Cursillo. He asked me questions about the location and my sponsor. What

a surprise it was to receive gifts and messages from Jim during my

retreat.

Then I learned that my second day on Cursillo was the feast

day of St. Martin de Porres! We were amazed and felt it was Jim’s

saintly friend maybe sending us both a message--and maybe, giving us

his blessing on our warm friendship.

We e-mailed music and family photos of our children and

grandchildren, and soon it was as though we knew each other all our

lives. Life became BJ and AJ, Before Jim and After Jim. We both worried

about the long-distance of our growing relationship, but when we

thought of the young military families separated due to deployment

overseas, we figured us two senior citizens (young at heart) could be

no less brave and courageous than they.

I invited him to Thanksgiving dinner with my family. This was

worrisome because if in person we didn’t click, it could be a disaster.

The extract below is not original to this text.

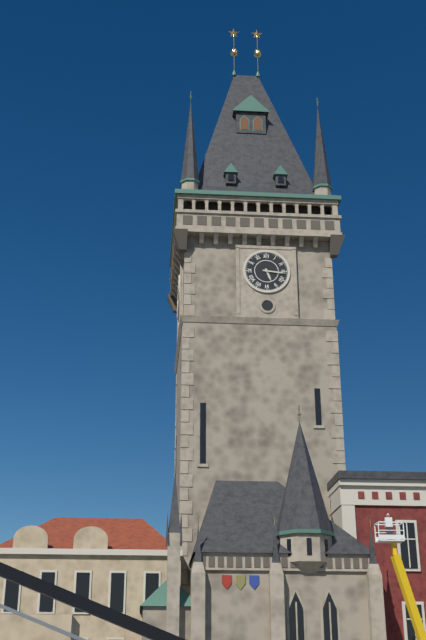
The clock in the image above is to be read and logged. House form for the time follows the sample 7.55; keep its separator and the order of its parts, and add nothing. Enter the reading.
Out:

I was a nervous wreck waiting for his plane to land at Pittsburgh

airport the day before Thanksgiving. But I began the CM membership with

a realistic attitude, knowing that I had to have the courage to accept

rejection. And if that happened then this man was not meant for me by

God’s will. I knew also that we could be courteous to each other as a

brother and sister in Christ, and spend a pleasant time together no

matter what.

When I spied the 6’4” fellow in his Notre Dame jacket in the

airport crowd, I called to him. We saw each other and with one kiss I

was convinced he was right for me. But, what was he thinking? His warm

Irish smile told me all I needed to know, and he assured me he was so

happy to be there with me and that I was all he expected. I felt my

search was over…and it was. He returned to Arizona after the holiday,

but came back after Christmas and proposed on my birthday, December 28.

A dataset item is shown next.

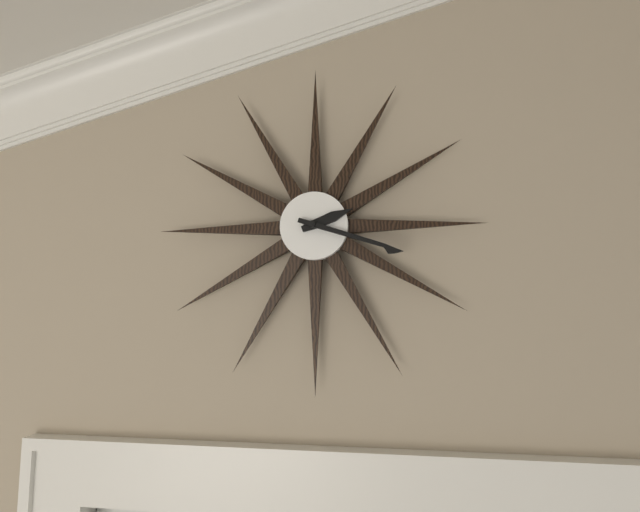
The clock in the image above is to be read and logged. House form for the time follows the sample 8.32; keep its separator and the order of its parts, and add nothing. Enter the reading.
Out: 2.18
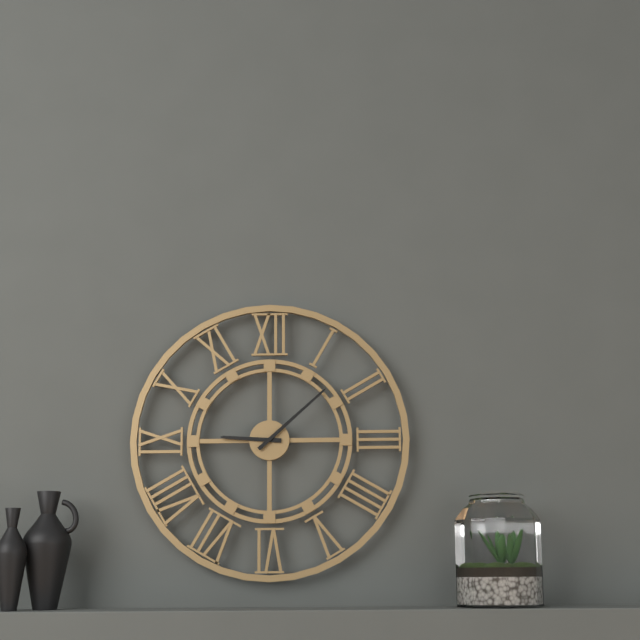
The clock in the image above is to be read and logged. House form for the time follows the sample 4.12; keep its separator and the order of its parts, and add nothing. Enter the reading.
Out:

We’ve a lot of work to do to tidy up our lives. Between us, we

have 67 years of marriage during which we collected “stuff”, 6 beloved

children, 5 equally loved children-in-law, 11 grandchildren two

melodramatic spoiled dogs, a calico cat who is unafraid to fight with

an alligator…isn’t life going to be wonderful with this bustling little

crew!!! But we have each other as friend and soulmate to share the

workload. And we know a bright future awaits us.

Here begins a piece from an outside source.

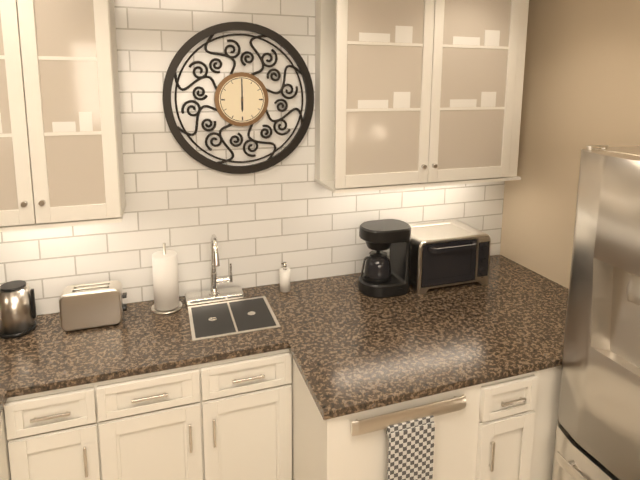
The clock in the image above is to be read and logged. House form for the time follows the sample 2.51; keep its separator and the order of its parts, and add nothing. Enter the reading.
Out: 6.00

For this we have God and Catholic Match staff to thank. How

else could a man from Arizona and a woman from Pennsylvania have met

and fallen in love like this? A tip about long-distance

relationships…have patience, an economical phone plan, patience, a

discount airline, more patience…

One startling event taught me personally how valuable and

wonderful the CM services are--Jim agreed to make a speech to my

Cursillo friends at the late Nov. Ultreya (the regular monthly meeting

of Cursillistas to maintain our sense of Catholic family). He spoke

eloquently about his experience and his desire to spread the good news

of Christ since, and I was so proud of him. But during the speech he

told the group how we’d met on CM and explained a little about the

process. After the meeting many people rushed up to each of us---all of

them to ask eagerly about Catholic Match! They said things such as, “I

have a single cousin…My Dad died years ago and I wish my Mom could meet

someone nice…My brother is a great guy, but his wife ran off…Tell me

about this website so I can join…”

In conclusion, I pray that all our fellow travelers on CM find

the right person with whom to share their lives. Jim and I will pray

for you always. Everyone I’ve met, talented, interesting gentlemen and

ladies alike, were fine and decent people willing to take the risks

necessary to find that unique person God created for them. It takes

great courage to reach out to someone not knowing if they will respond

in kind. One must be open and vulnerable, and no one wants to be hurt,

or worse to hurt anyone else. But just let go and let God do the work;

He knows what’s best for us.

We just set our wedding date for 8/25/07!!!